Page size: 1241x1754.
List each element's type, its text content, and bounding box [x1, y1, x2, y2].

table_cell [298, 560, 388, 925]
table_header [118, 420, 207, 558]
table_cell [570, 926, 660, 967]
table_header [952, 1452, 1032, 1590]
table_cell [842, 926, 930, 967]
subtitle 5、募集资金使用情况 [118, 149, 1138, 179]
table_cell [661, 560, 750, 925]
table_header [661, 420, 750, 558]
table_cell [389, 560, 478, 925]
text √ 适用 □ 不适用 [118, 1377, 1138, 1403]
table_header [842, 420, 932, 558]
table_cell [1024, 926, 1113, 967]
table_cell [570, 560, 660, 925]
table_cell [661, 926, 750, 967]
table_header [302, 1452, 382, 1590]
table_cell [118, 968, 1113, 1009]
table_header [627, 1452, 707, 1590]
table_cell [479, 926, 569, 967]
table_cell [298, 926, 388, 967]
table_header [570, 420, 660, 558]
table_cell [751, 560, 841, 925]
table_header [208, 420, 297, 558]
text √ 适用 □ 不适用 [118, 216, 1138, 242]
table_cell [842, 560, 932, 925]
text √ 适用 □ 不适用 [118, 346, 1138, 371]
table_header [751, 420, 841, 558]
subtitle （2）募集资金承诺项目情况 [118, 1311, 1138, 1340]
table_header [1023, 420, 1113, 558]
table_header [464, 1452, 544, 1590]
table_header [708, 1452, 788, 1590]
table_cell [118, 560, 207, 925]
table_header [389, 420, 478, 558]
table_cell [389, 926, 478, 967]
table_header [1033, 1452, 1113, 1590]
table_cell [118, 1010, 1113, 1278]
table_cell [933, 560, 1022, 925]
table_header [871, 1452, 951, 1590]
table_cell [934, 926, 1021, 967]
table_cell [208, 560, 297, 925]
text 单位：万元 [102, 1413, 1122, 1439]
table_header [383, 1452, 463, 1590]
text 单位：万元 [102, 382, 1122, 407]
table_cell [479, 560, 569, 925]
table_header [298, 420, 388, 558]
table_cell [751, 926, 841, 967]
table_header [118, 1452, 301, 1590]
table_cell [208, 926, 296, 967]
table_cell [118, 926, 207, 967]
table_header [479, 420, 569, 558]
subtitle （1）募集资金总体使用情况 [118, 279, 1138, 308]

WHAT IS EXPECTED: Restate the material exactly, from its opening line to its closing one.

ANSWER SECTION:
Page size: 1241x1754.
List each element's type, its text content, and bounding box [x1, y1, x2, y2].

table_cell [298, 560, 388, 925]
table_header [118, 420, 207, 558]
table_cell [570, 926, 660, 967]
table_header [952, 1452, 1032, 1590]
table_cell [842, 926, 930, 967]
subtitle 5、募集资金使用情况 [118, 149, 1138, 179]
table_cell [661, 560, 750, 925]
table_header [661, 420, 750, 558]
table_cell [389, 560, 478, 925]
text √ 适用 □ 不适用 [118, 1377, 1138, 1403]
table_header [842, 420, 932, 558]
table_cell [1024, 926, 1113, 967]
table_cell [570, 560, 660, 925]
table_cell [661, 926, 750, 967]
table_header [302, 1452, 382, 1590]
table_cell [118, 968, 1113, 1009]
table_header [627, 1452, 707, 1590]
table_cell [479, 926, 569, 967]
table_cell [298, 926, 388, 967]
table_header [570, 420, 660, 558]
table_cell [751, 560, 841, 925]
table_header [208, 420, 297, 558]
text √ 适用 □ 不适用 [118, 216, 1138, 242]
table_cell [842, 560, 932, 925]
text √ 适用 □ 不适用 [118, 346, 1138, 371]
table_header [751, 420, 841, 558]
subtitle （2）募集资金承诺项目情况 [118, 1311, 1138, 1340]
table_header [1023, 420, 1113, 558]
table_header [464, 1452, 544, 1590]
table_header [708, 1452, 788, 1590]
table_cell [118, 560, 207, 925]
table_header [389, 420, 478, 558]
table_cell [389, 926, 478, 967]
table_header [1033, 1452, 1113, 1590]
table_cell [118, 1010, 1113, 1278]
table_cell [933, 560, 1022, 925]
table_header [871, 1452, 951, 1590]
table_cell [934, 926, 1021, 967]
table_cell [208, 560, 297, 925]
text 单位：万元 [102, 1413, 1122, 1439]
table_header [383, 1452, 463, 1590]
text 单位：万元 [102, 382, 1122, 407]
table_cell [479, 560, 569, 925]
table_header [298, 420, 388, 558]
table_cell [751, 926, 841, 967]
table_header [118, 1452, 301, 1590]
table_cell [208, 926, 296, 967]
table_cell [118, 926, 207, 967]
table_header [479, 420, 569, 558]
subtitle （1）募集资金总体使用情况 [118, 279, 1138, 308]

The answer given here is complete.